The Legend of Zelda: Wind Waker was my first Zelda game. It’s also my favorite of the franchise thus far and one I did not hesitate to return to with the HD re-release. Is my favorite Legend of Zelda game heavily influenced by the fact that it was my first? Very likely but I’ve seen the praise from long time fans telling me that my adoration for this game isn’t misplaced. The game isn’t without its faults but with re-releases like this, Nintendo have righted numerous annoyances from the original game. Couple those changes with the prettification of the visuals, it’s the Wind Waker of my mind’s eye.
“It’s like playing a cartoon.” It was a divisive description of Wind Waker that was uttered many times when the game debuted in 2003. I recall the hoopla surrounding it and I wasn’t following video game news like I do today. I didn’t even own a GameCube at the time and since I never played a Zelda game before, I couldn’t comprehend why the game was so divisive. I had to experience it for myself and got my chance when I finally purchased a GameCube a couple of years later. I recall the visuals being immaculate and the game running silky smooth at the time. Wind Waker HD was a visual manifestation of those memories and then some.
There were numerous changes made in Wind Waker HD. Chief among them was the sailing. Wind Waker HD gives us a taste of the slow methodical pace of the original release but thankfully Nintendo introduced opportunities to acquire a faster means of travel rather rather quickly. Unfortunately, the keyword is “opportunities” because it is very possible for new comers to miss those cues and go on playing with that excruciatingly slow sailing. I’m not saying that they should outright give you the faster mode of travel but Nintendo could have made those opportunities to acquire faster travel a little more prominent. I don’t blame people for giving up on Wind Waker because of the sailing. I usually played Wind Waker HD towards the end of the night and there were more than a handful of times when I actually nodded off while sailing in the early stages.
I was also a big fan of using the Wii U Gamepad for inventory management, map manipulation and displaying other pertinent information. I liked it so much, I had the Wii U Gamepad beside me for the entire time despite the fact that I was playing with Pro Controller.
Overall, I thought Nintendo modernized Wind Waker well but there were a handful of notable issues.
····················
Assignment 1: From the Wind Waker HD review, list each thing the writer used the Wii U Gamepad for.
Assignment 2: Continue the Wind Waker HD review from its final sentence.

Material provided:
····················
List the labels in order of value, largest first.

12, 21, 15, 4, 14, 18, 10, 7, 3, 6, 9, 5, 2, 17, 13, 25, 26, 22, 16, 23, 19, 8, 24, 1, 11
····················
Final answer 1:
- Inventory management
- Map manipulation
- Displaying other pertinent information

Final answer 2:
I appreciated the bump to 60 FPS despite the handful of notable dips in framerate when there were too many pirate ships on the screen. I cringed when I ran into those moments but they didn’t dramatically affect the gameplay.
There were also two key gameplay issues that they didn’t address; both related to Hero bow. The first were the cumbersome first person arrow controls. It was unusually finicky in a game where everything else is elegant. And the second issue was with the final boss encounter where the boss’ weak point was mysteriously immune to lock on. Keep in mind that I just went through all the game’s bosses again Megaman style where a sand creature’s tongue was targetable. I spent 20 minutes pondering what I was missing before I reluctantly shot at his tail with the Hero Bow in the first person. That set off a boss battle that was wrought with cumbersome first person arrow shooting.
But in the end, I got to stab Ganon in the face with the Master Sword, so I guess it was worth it.
I left Hero Mode for the eventual future replay of Wind Waker HD. I also left a handful of heart pieces untouched and gave up completing all those damn slide puzzles. (Seriously, who thought it was a good idea to put that backlight?) I wanted to leave it with pleasant memories and I did. Despite the faults, Wind Waker HD was a wonderful remastering effort. Nintendo showed an attention to detail and enough restraint to keep the original’s vision intact while smoothing over old annoyances. It’s efforts like this that make these kinds of releases more than a quick cash grab.